[WORK REQUEST] Show every line from the entries that follow which holds the word "deflate".

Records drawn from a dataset

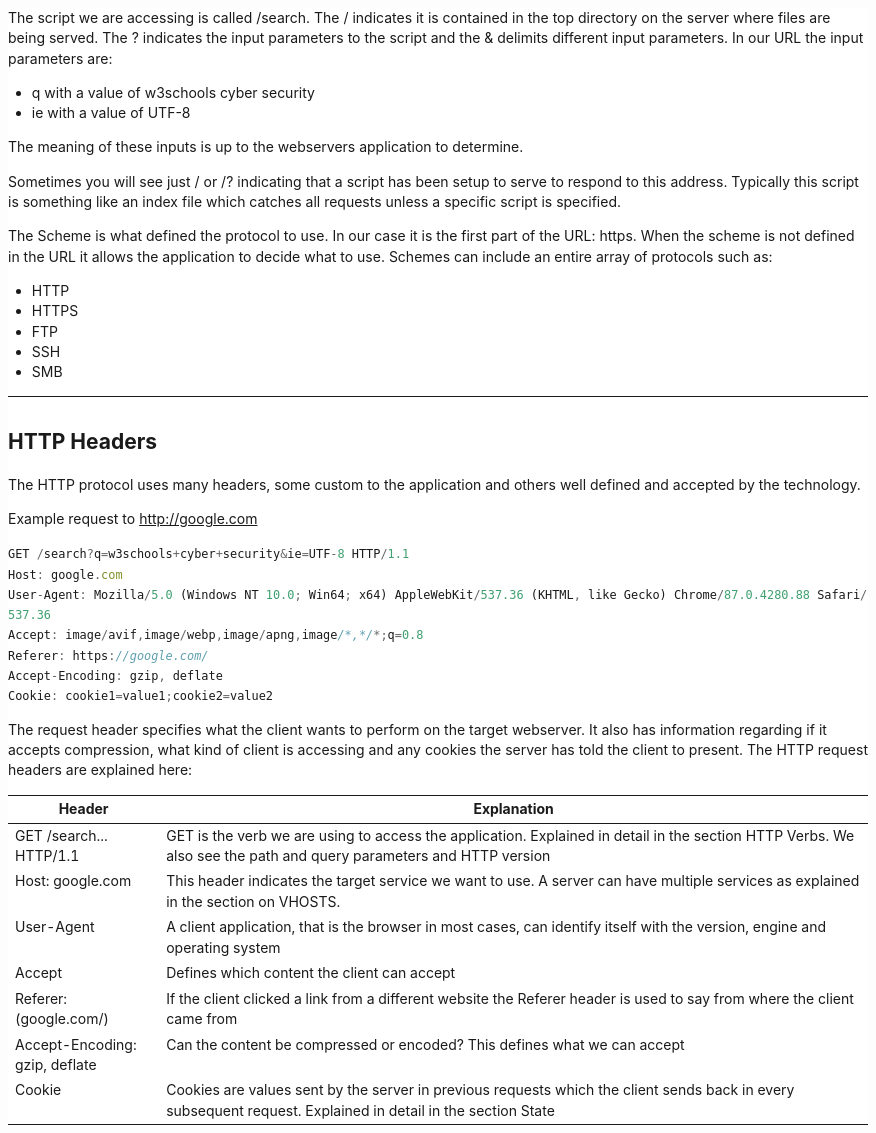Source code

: The script we are accessing is called /search. The / indicates it is contained in the top directory on the server where files are being served. The ? indicates the input parameters to the script and the & delimits different input parameters. In our URL the input parameters are:

- q with a value of w3schools cyber security
- ie with a value of UTF-8

The meaning of these inputs is up to the webservers application to determine.

Sometimes you will see just / or /? indicating that a script has been setup to serve to respond to this address. Typically this script is something like an index file which catches all requests unless a specific script is specified.

The Scheme is what defined the protocol to use. In our case it is the first part of the URL: https. When the scheme is not defined in the URL it allows the application to decide what to use. Schemes can include an entire array of protocols such as:

- HTTP
- HTTPS
- FTP
- SSH
- SMB

---

## HTTP Headers

The HTTP protocol uses many headers, some custom to the application and others well defined and accepted by the technology.

Example request to http://google.com

```javascript
GET /search?q=w3schools+cyber+security&ie=UTF-8 HTTP/1.1  
Host: google.com  
User-Agent: Mozilla/5.0 (Windows NT 10.0; Win64; x64) AppleWebKit/537.36 (KHTML, like Gecko) Chrome/87.0.4280.88 Safari/537.36  
Accept: image/avif,image/webp,image/apng,image/*,*/*;q=0.8  
Referer: https://google.com/  
Accept-Encoding: gzip, deflate  
Cookie: cookie1=value1;cookie2=value2  
```

The request header specifies what the client wants to perform on the target webserver. It also has information regarding if it accepts compression, what kind of client is accessing and any cookies the server has told the client to present. The HTTP request headers are explained here:

| Header                         | Explanation                                                                                                                                                       |
| ------------------------------ | ----------------------------------------------------------------------------------------------------------------------------------------------------------------- |
| GET /search... HTTP/1.1        | GET is the verb we are using to access the application. Explained in detail in the section HTTP Verbs. We also see the path and query parameters and HTTP version |
| Host: google.com               | This header indicates the target service we want to use. A server can have multiple services as explained in the section on VHOSTS.                               |
| User-Agent                     | A client application, that is the browser in most cases, can identify itself with the version, engine and operating system                                        |
| Accept                         | Defines which content the client can accept                                                                                                                       |
| Referer: (google.com/)         | If the client clicked a link from a different website the Referer header is used to say from where the client came from                                           |
| Accept-Encoding: gzip, deflate | Can the content be compressed or encoded? This defines what we can accept                                                                                         |
| Cookie                         | Cookies are values sent by the server in previous requests which the client sends back in every subsequent request. Explained in detail in the section State      |
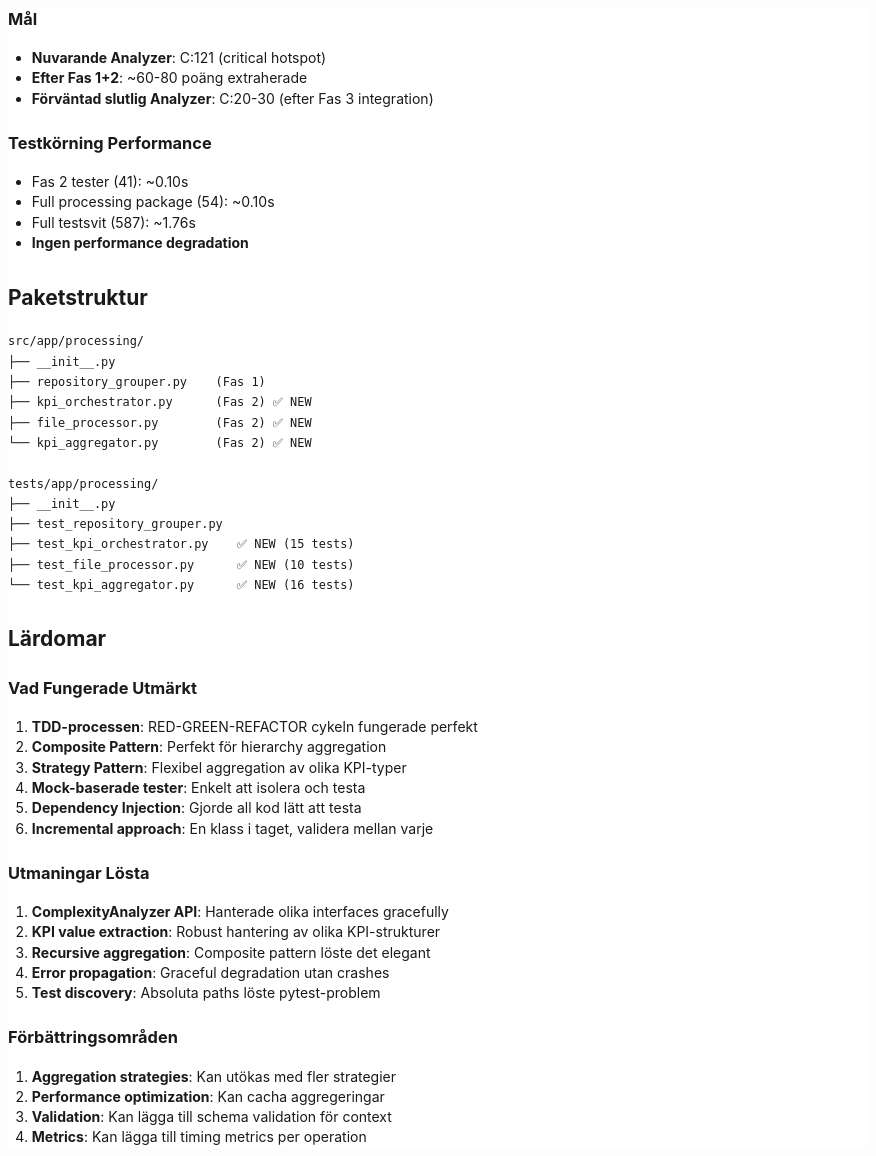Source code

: ### Mål
- **Nuvarande Analyzer**: C:121 (critical hotspot)
- **Efter Fas 1+2**: ~60-80 poäng extraherade
- **Förväntad slutlig Analyzer**: C:20-30 (efter Fas 3 integration)

### Testkörning Performance
- Fas 2 tester (41): ~0.10s
- Full processing package (54): ~0.10s
- Full testsvit (587): ~1.76s
- **Ingen performance degradation**

## Paketstruktur

```
src/app/processing/
├── __init__.py
├── repository_grouper.py    (Fas 1)
├── kpi_orchestrator.py      (Fas 2) ✅ NEW
├── file_processor.py        (Fas 2) ✅ NEW
└── kpi_aggregator.py        (Fas 2) ✅ NEW

tests/app/processing/
├── __init__.py
├── test_repository_grouper.py
├── test_kpi_orchestrator.py    ✅ NEW (15 tests)
├── test_file_processor.py      ✅ NEW (10 tests)
└── test_kpi_aggregator.py      ✅ NEW (16 tests)
```

## Lärdomar

### Vad Fungerade Utmärkt
1. **TDD-processen**: RED-GREEN-REFACTOR cykeln fungerade perfekt
2. **Composite Pattern**: Perfekt för hierarchy aggregation
3. **Strategy Pattern**: Flexibel aggregation av olika KPI-typer
4. **Mock-baserade tester**: Enkelt att isolera och testa
5. **Dependency Injection**: Gjorde all kod lätt att testa
6. **Incremental approach**: En klass i taget, validera mellan varje

### Utmaningar Lösta
1. **ComplexityAnalyzer API**: Hanterade olika interfaces gracefully
2. **KPI value extraction**: Robust hantering av olika KPI-strukturer
3. **Recursive aggregation**: Composite pattern löste det elegant
4. **Error propagation**: Graceful degradation utan crashes
5. **Test discovery**: Absoluta paths löste pytest-problem

### Förbättringsområden
1. **Aggregation strategies**: Kan utökas med fler strategier
2. **Performance optimization**: Kan cacha aggregeringar
3. **Validation**: Kan lägga till schema validation för context
4. **Metrics**: Kan lägga till timing metrics per operation
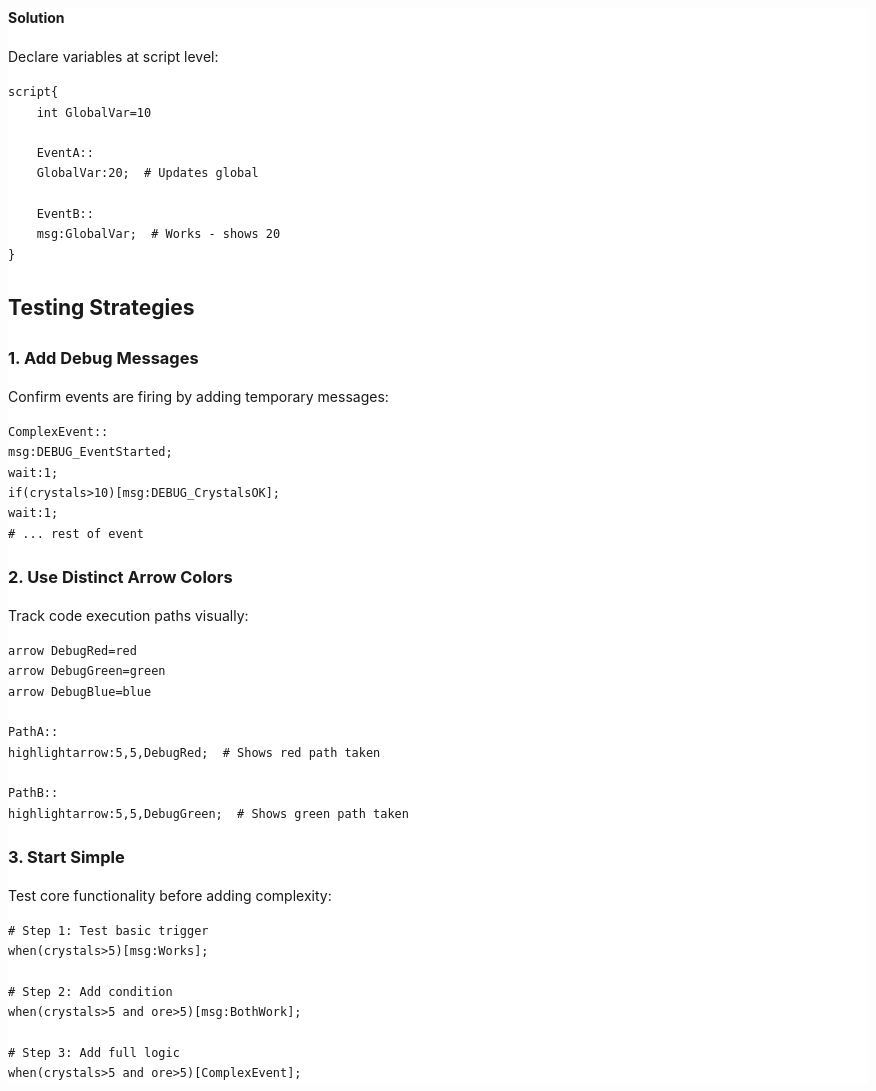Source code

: #### Solution
Declare variables at script level:

```
script{
    int GlobalVar=10
    
    EventA::
    GlobalVar:20;  # Updates global
    
    EventB::
    msg:GlobalVar;  # Works - shows 20
}
```

## Testing Strategies

### 1. Add Debug Messages

Confirm events are firing by adding temporary messages:

```
ComplexEvent::
msg:DEBUG_EventStarted;
wait:1;
if(crystals>10)[msg:DEBUG_CrystalsOK];
wait:1;
# ... rest of event
```

### 2. Use Distinct Arrow Colors

Track code execution paths visually:

```
arrow DebugRed=red
arrow DebugGreen=green
arrow DebugBlue=blue

PathA::
highlightarrow:5,5,DebugRed;  # Shows red path taken

PathB::
highlightarrow:5,5,DebugGreen;  # Shows green path taken
```

### 3. Start Simple

Test core functionality before adding complexity:

```
# Step 1: Test basic trigger
when(crystals>5)[msg:Works];

# Step 2: Add condition
when(crystals>5 and ore>5)[msg:BothWork];

# Step 3: Add full logic
when(crystals>5 and ore>5)[ComplexEvent];
```
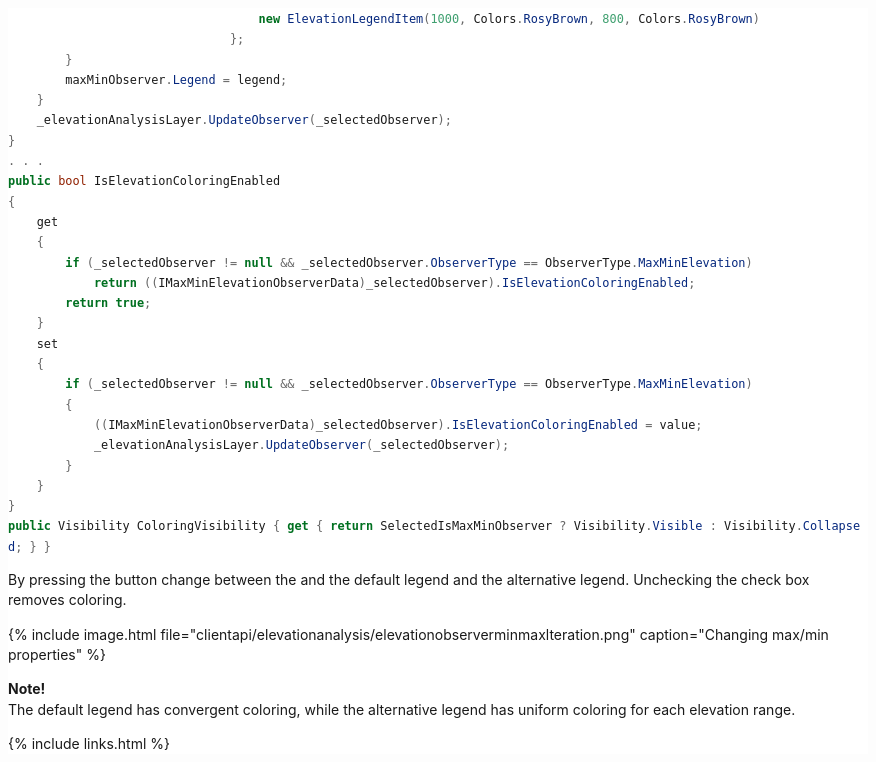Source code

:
 ```csharp
                                   new ElevationLegendItem(1000, Colors.RosyBrown, 800, Colors.RosyBrown)
                               };
        }
        maxMinObserver.Legend = legend;
    }
    _elevationAnalysisLayer.UpdateObserver(_selectedObserver);
}
. . .
public bool IsElevationColoringEnabled
{
    get 
    {
        if (_selectedObserver != null && _selectedObserver.ObserverType == ObserverType.MaxMinElevation)
            return ((IMaxMinElevationObserverData)_selectedObserver).IsElevationColoringEnabled;
        return true;
    }
    set
    {
        if (_selectedObserver != null && _selectedObserver.ObserverType == ObserverType.MaxMinElevation)
        {
            ((IMaxMinElevationObserverData)_selectedObserver).IsElevationColoringEnabled = value;
            _elevationAnalysisLayer.UpdateObserver(_selectedObserver);
        }
    }
}
public Visibility ColoringVisibility { get { return SelectedIsMaxMinObserver ? Visibility.Visible : Visibility.Collapsed; } }
```

By pressing the button change between the and the default legend and the alternative legend. Unchecking the check box removes coloring.

{% include image.html file="clientapi/elevationanalysis/elevationobserverminmaxlteration.png" caption="Changing max/min properties" %}

**Note!**<br>
The default legend has convergent coloring, while the alternative legend has uniform coloring for each elevation range.

{% include links.html %}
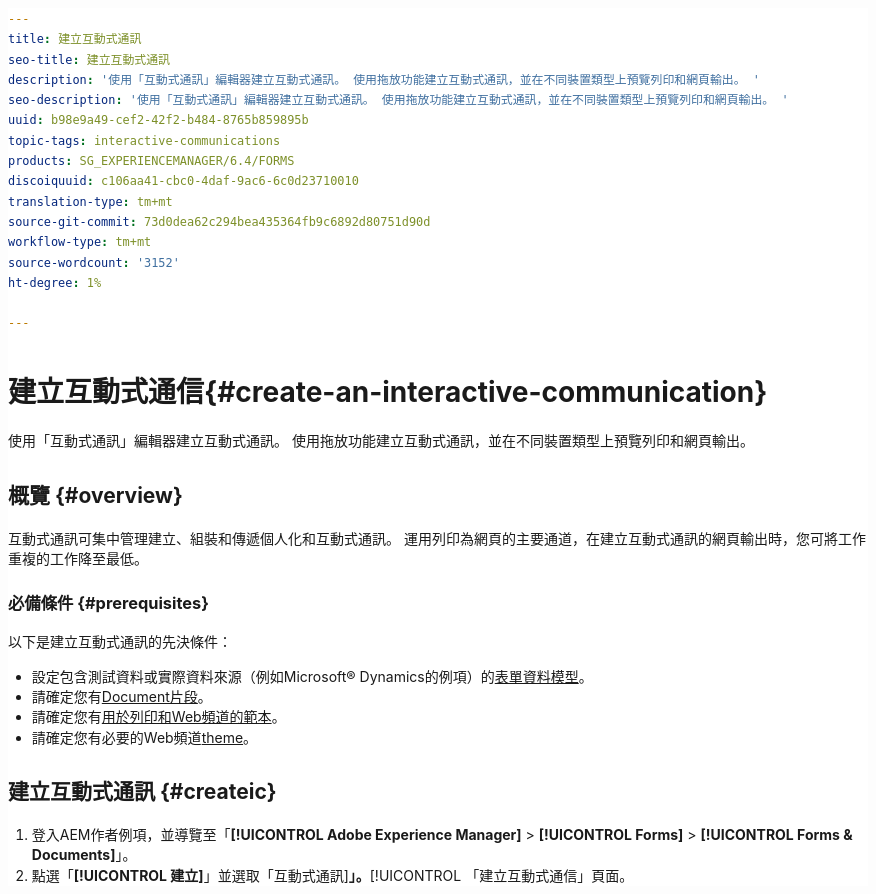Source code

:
 ```yaml
---
title: 建立互動式通訊
seo-title: 建立互動式通訊
description: '使用「互動式通訊」編輯器建立互動式通訊。 使用拖放功能建立互動式通訊，並在不同裝置類型上預覽列印和網頁輸出。 '
seo-description: '使用「互動式通訊」編輯器建立互動式通訊。 使用拖放功能建立互動式通訊，並在不同裝置類型上預覽列印和網頁輸出。 '
uuid: b98e9a49-cef2-42f2-b484-8765b859895b
topic-tags: interactive-communications
products: SG_EXPERIENCEMANAGER/6.4/FORMS
discoiquuid: c106aa41-cbc0-4daf-9ac6-6c0d23710010
translation-type: tm+mt
source-git-commit: 73d0dea62c294bea435364fb9c6892d80751d90d
workflow-type: tm+mt
source-wordcount: '3152'
ht-degree: 1%

---
```



# 建立互動式通信{#create-an-interactive-communication}

使用「互動式通訊」編輯器建立互動式通訊。 使用拖放功能建立互動式通訊，並在不同裝置類型上預覽列印和網頁輸出。

## 概覽 {#overview}

互動式通訊可集中管理建立、組裝和傳遞個人化和互動式通訊。 運用列印為網頁的主要通道，在建立互動式通訊的網頁輸出時，您可將工作重複的工作降至最低。

### 必備條件 {#prerequisites}

以下是建立互動式通訊的先決條件：

* 設定包含測試資料或實際資料來源（例如Microsoft® Dynamics的例項）的[表單資料模型](/help/forms/using/data-integration.md)。
* 請確定您有[Document片段](/help/forms/using/document-fragments.md)。
* 請確定您有[用於列印和Web頻道的範本](/help/forms/using/web-channel-print-channel.md)。
* 請確定您有必要的Web頻道[theme](/help/forms/using/themes.md)。

## 建立互動式通訊 {#createic}

1. 登入AEM作者例項，並導覽至「**[!UICONTROL Adobe Experience Manager]** > **[!UICONTROL Forms]** > **[!UICONTROL Forms &amp; Documents]**」。
1. 點選「**[!UICONTROL 建立]**」並選取「互動式通訊&#x200B;]**」。**[!UICONTROL 「建立互動式通信」頁面。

[REPLY TO THE EXERCISE]
Accept-Encoding: gzip, deflate  
| Accept-Encoding: gzip, deflate | Can the content be compressed or encoded? This defines what we can accept                                                                                         |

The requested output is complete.